Lyles wants to bridge the gap between, as Caine Bishop called it, “track famous and regular famous.” He started the practice of “fashion walk-ins” before meets, arriving at the track in Gucci with a camera filming. He starred in a docuseries on Peacock. He will be a featured character on a Netflix reality series set for release later this year about the world’s top sprinters, made in the vein of “Drive to Survive” and “Full Swing,” which helped raise the profile of Formula One and professional golf.
Lyles entered mainstream sporting discourse in a way he didn’t plan. After his final gold in Budapest, Lyles questioned the practice of American professional sports league title winners, specifically the NBA, proclaiming themselves world champions. “World champion of what?” Lyles quipped. “The United States?”
Lyles went out to a club that night to celebrate.

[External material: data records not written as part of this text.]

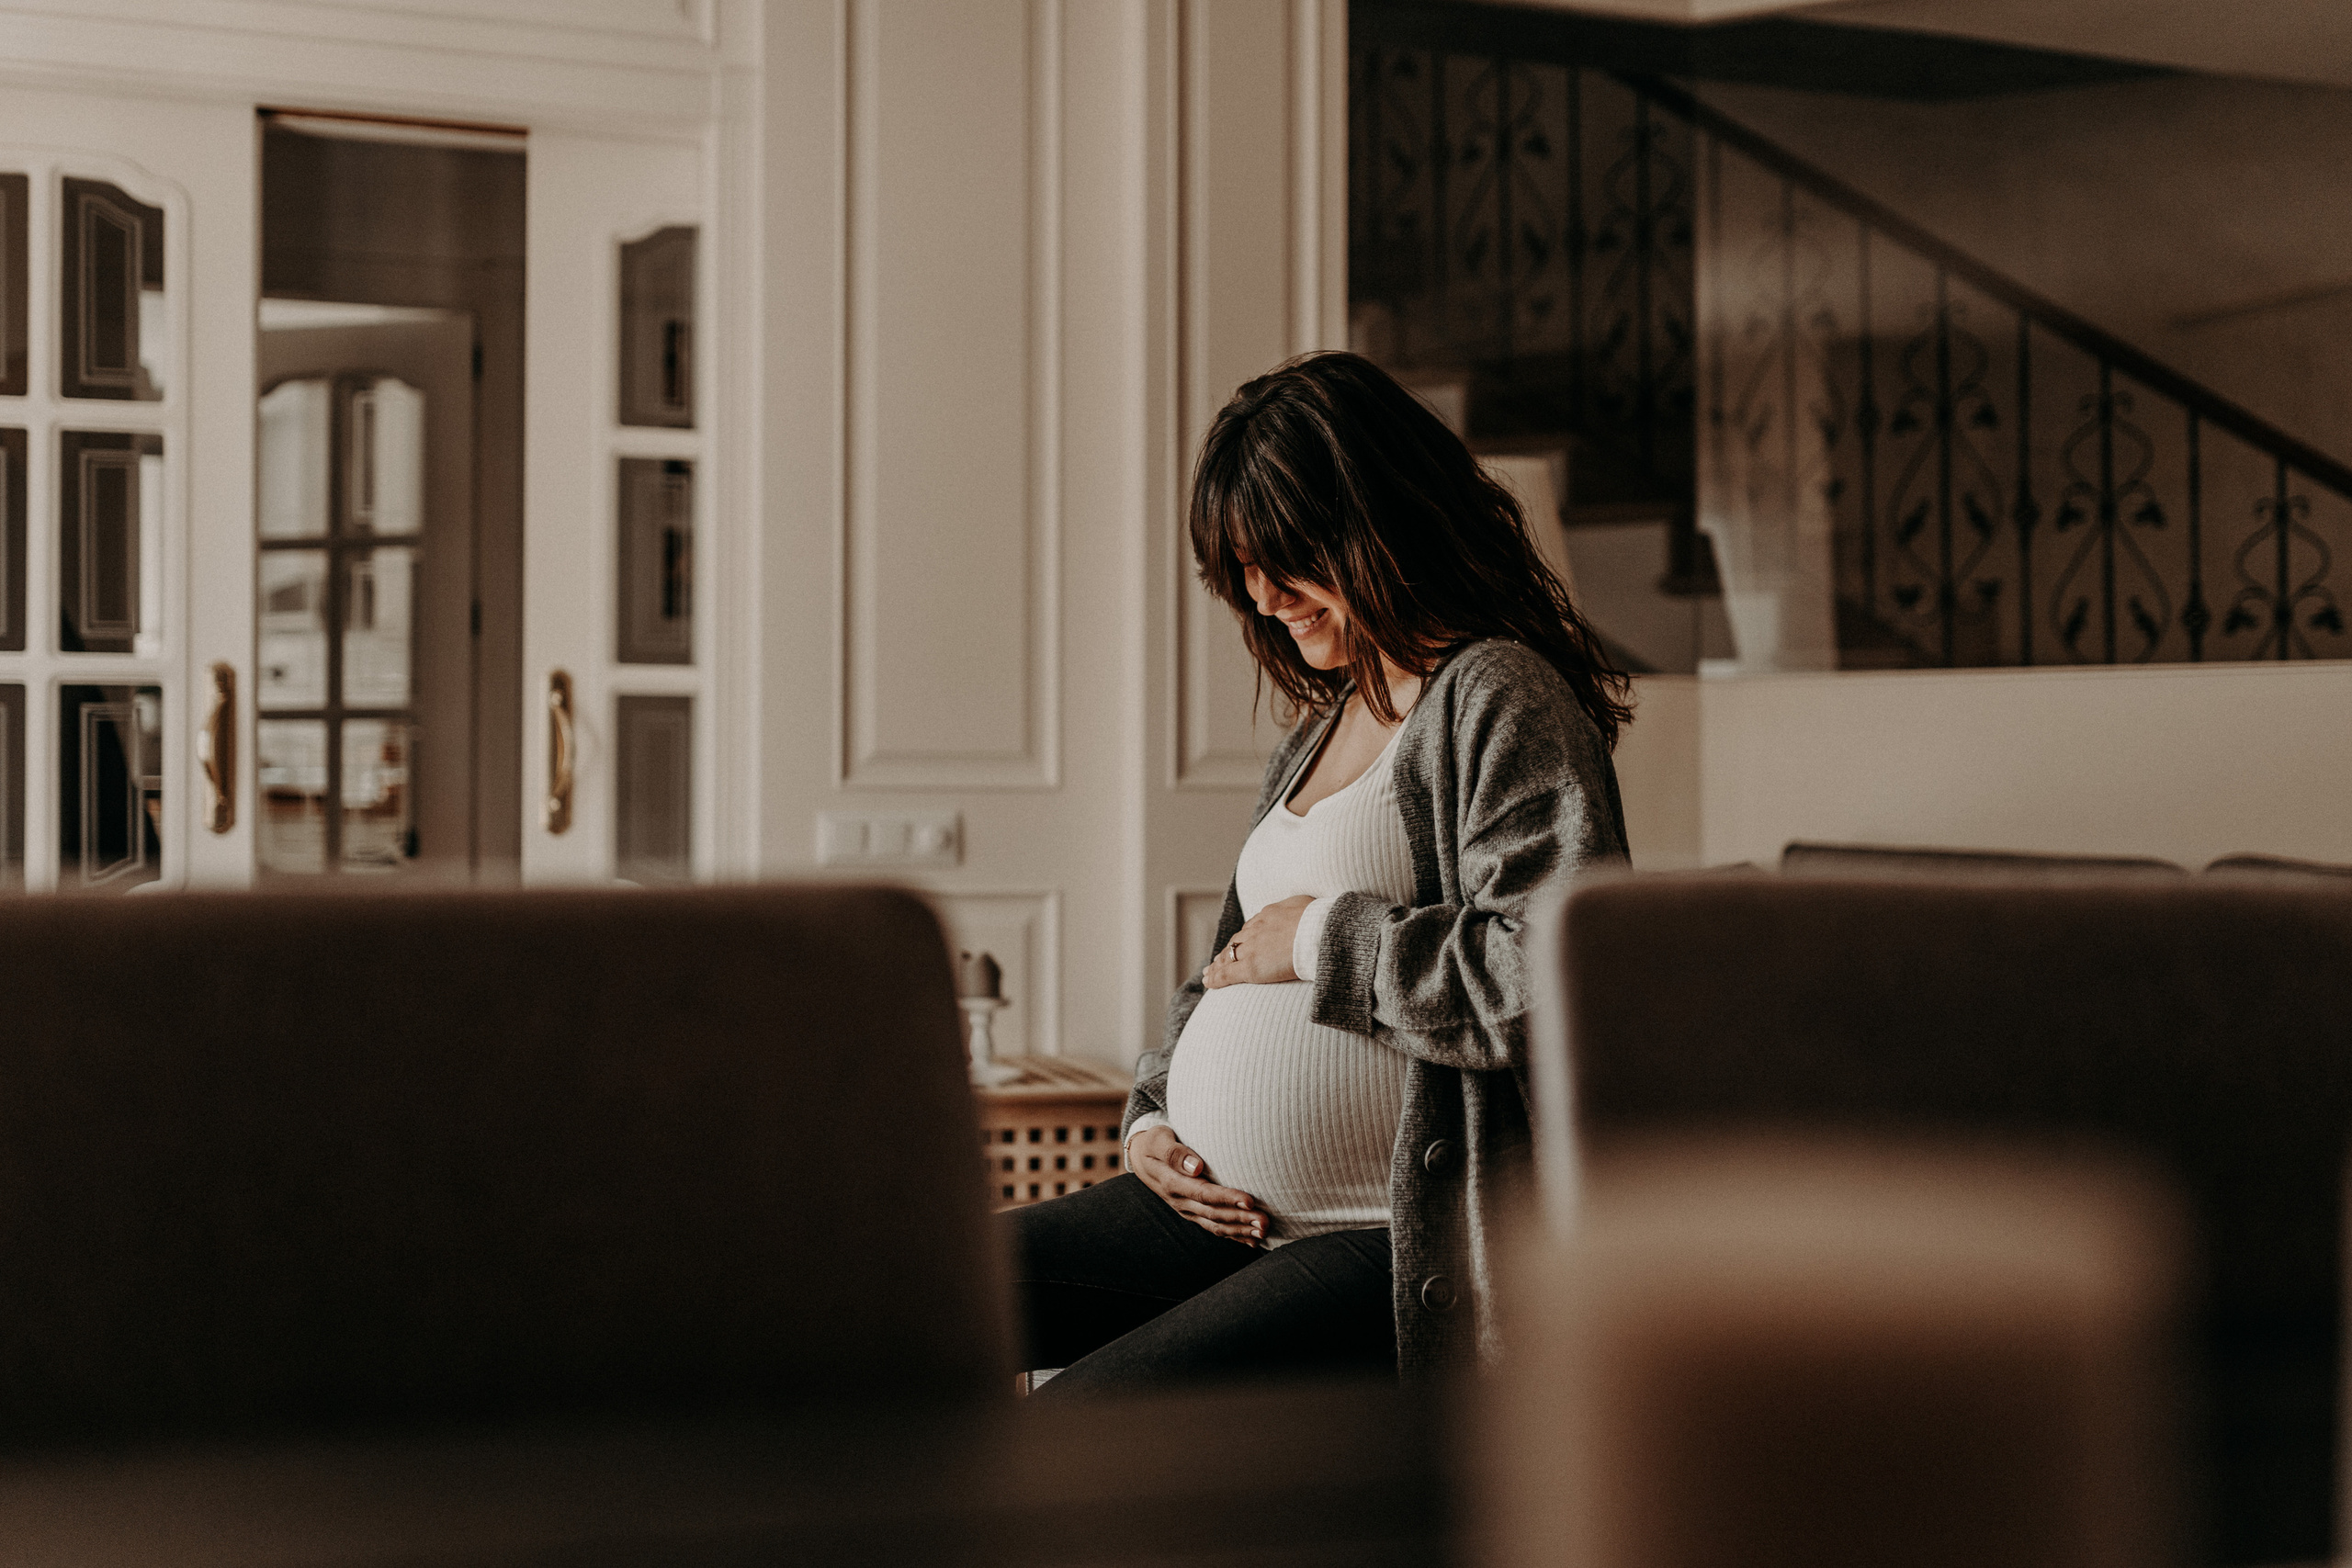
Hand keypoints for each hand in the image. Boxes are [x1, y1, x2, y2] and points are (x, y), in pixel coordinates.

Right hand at [1129, 1125, 1265, 1244]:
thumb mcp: (1158, 1140)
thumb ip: (1175, 1152)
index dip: (1227, 1198)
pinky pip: (1213, 1228)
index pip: (1204, 1193)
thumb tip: (1196, 1166)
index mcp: (1172, 1183)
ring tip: (1263, 1232)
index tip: (1249, 1200)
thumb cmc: (1154, 1142)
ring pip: (1216, 1225)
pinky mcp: (1192, 1212)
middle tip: (1265, 1222)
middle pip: (1214, 1214)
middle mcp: (1180, 1201)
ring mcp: (1186, 1210)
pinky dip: (1233, 1236)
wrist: (1140, 1156)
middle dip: (1240, 1219)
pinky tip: (1251, 1241)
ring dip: (1240, 1230)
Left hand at [1203, 895, 1313, 988]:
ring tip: (1209, 973)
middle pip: (1236, 942)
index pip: (1251, 928)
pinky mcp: (1250, 967)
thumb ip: (1299, 909)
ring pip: (1227, 957)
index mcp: (1269, 915)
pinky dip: (1216, 978)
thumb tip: (1301, 910)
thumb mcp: (1307, 906)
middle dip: (1227, 951)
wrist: (1317, 933)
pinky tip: (1208, 983)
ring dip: (1217, 965)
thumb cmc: (1320, 921)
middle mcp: (1256, 930)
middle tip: (1218, 959)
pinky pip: (1227, 974)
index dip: (1243, 938)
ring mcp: (1251, 948)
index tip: (1240, 943)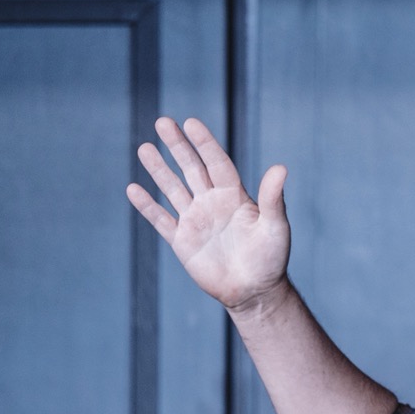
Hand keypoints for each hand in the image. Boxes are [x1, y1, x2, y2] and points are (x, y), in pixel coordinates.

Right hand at [126, 117, 289, 311]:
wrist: (254, 291)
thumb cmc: (271, 258)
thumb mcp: (275, 227)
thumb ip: (273, 198)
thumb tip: (281, 167)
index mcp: (235, 195)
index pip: (217, 163)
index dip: (204, 143)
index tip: (191, 123)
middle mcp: (212, 202)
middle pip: (192, 168)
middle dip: (178, 146)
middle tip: (162, 121)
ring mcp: (195, 220)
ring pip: (173, 189)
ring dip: (159, 169)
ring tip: (144, 148)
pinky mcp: (182, 241)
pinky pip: (161, 220)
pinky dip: (147, 206)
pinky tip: (133, 189)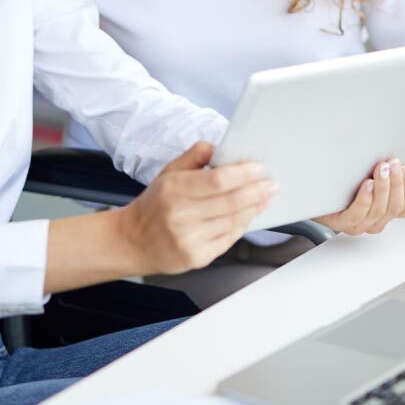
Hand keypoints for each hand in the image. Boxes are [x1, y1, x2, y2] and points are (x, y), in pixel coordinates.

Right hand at [117, 142, 275, 274]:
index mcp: (174, 190)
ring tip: (265, 197)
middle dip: (257, 191)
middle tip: (271, 184)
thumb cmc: (154, 206)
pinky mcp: (197, 257)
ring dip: (254, 208)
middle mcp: (181, 215)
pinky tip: (248, 215)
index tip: (259, 168)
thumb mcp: (168, 173)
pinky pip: (229, 239)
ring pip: (234, 221)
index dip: (243, 174)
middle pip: (231, 202)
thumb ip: (194, 156)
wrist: (133, 241)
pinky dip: (242, 225)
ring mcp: (189, 239)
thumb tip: (220, 147)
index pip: (217, 180)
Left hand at [315, 157, 404, 234]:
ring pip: (379, 210)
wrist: (314, 188)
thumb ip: (400, 184)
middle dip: (396, 183)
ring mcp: (358, 224)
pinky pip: (357, 214)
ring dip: (383, 187)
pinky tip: (367, 184)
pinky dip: (365, 198)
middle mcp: (375, 221)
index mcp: (386, 212)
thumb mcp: (379, 178)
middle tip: (394, 164)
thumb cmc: (348, 181)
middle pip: (395, 207)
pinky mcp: (340, 222)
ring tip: (381, 168)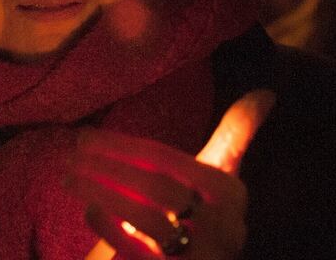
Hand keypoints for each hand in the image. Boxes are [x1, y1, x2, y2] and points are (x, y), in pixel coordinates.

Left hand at [68, 90, 275, 259]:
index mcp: (231, 194)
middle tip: (69, 157)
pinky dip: (110, 230)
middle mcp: (224, 228)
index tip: (84, 137)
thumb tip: (267, 92)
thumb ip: (237, 134)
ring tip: (69, 178)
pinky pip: (139, 253)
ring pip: (146, 220)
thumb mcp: (221, 177)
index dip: (122, 145)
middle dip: (107, 167)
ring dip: (101, 194)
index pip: (168, 160)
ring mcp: (202, 258)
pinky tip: (89, 211)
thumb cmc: (205, 217)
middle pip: (157, 187)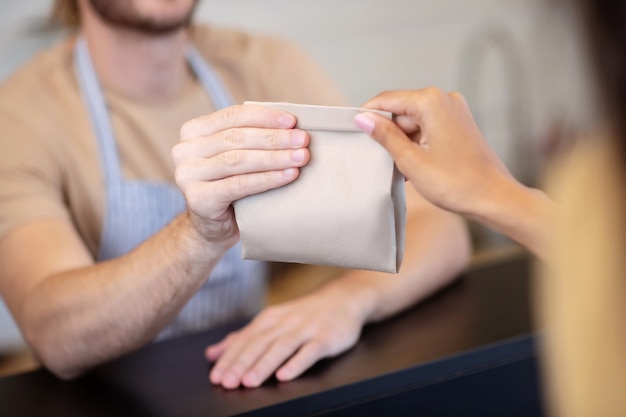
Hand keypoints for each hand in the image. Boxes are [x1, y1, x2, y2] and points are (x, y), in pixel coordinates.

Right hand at [172, 105, 309, 248]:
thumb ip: (251, 137)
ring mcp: (187, 175)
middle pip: (237, 138)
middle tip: (303, 140)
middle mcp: (184, 150)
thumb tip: (292, 123)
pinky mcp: (198, 198)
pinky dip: (267, 179)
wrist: (213, 229)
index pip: (233, 116)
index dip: (265, 116)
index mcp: (193, 131)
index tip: (293, 121)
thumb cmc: (231, 188)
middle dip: (274, 138)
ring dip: (274, 157)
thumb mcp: (236, 156)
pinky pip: (239, 185)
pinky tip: (288, 175)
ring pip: (238, 160)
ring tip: (300, 157)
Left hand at [205, 288, 365, 388]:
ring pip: (282, 347)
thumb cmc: (305, 313)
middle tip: (226, 382)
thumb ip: (243, 338)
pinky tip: (284, 376)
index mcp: (270, 318)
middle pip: (260, 344)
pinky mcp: (326, 338)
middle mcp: (286, 322)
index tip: (216, 376)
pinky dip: (296, 363)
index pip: (245, 339)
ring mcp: (306, 329)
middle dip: (241, 364)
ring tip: (249, 382)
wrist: (344, 298)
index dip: (229, 358)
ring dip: (264, 365)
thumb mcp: (273, 320)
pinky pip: (310, 351)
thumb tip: (212, 354)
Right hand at [353, 88, 513, 217]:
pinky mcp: (459, 125)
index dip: (368, 115)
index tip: (352, 129)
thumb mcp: (411, 160)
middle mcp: (445, 99)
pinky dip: (417, 145)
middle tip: (380, 159)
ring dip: (403, 143)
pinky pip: (428, 129)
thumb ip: (384, 136)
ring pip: (414, 122)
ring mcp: (454, 112)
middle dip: (389, 134)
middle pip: (401, 111)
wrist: (494, 198)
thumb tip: (363, 118)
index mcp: (431, 101)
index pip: (387, 99)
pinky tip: (414, 167)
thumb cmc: (456, 182)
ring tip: (401, 169)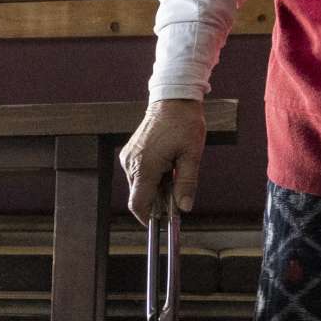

When he awoke in the morning, his phone glowed with messages from friends.
“They’re just like: ‘Bro, you need to respond back. KD is getting in on this,’ ” Lyles said. “I’m like: ‘What are you talking about? What words are you saying? What are you saying? Because you can’t be talking about the basketball player.’ They’re like, ‘No, bro, go to Twitter.’ ”
Durant, who called himself a fan of Lyles, had written on Instagram under a clip of Lyles’s sound bite, “Somebody help this brother.” Draymond Green chimed in. Drake, the rapper, poked fun of NBA players piling on.
“Okay,” Lyles remembers thinking, “this is getting a little bigger than I thought.”
With input from his agent, Lyles decided against responding. Stephen A. Smith apologized for calling him “flagrantly ignorant” on First Take. Giannis Antetokounmpo went on a podcast and agreed with him. After the United States failed to medal in the FIBA World Cup, many U.S. NBA players committed to the Olympics.
“What’s funny is now all these basketball players are saying they’re going to be on the Olympic team, which I assume they were going to say,” Lyles said. “A lot of people were like: ‘No, they did this because of Noah. He called them out, and now they all want to be on the Olympic team!’ I don’t think it had anything to do with me. If I get a mention in the next Dream Team documentary, I think that would be pretty funny.”
In Paris, Lyles would like to meet some of the NBA players he provoked. But the schedule will not allow it. He will be training during the first week and competing during the second, trying to win his first Olympic golds and maybe break a world record. He already can imagine a packed stadium, so different from Tokyo.
“I saw the stadium is purple,” Lyles said. “And my favorite color is purple. So I think this stadium was made for me.”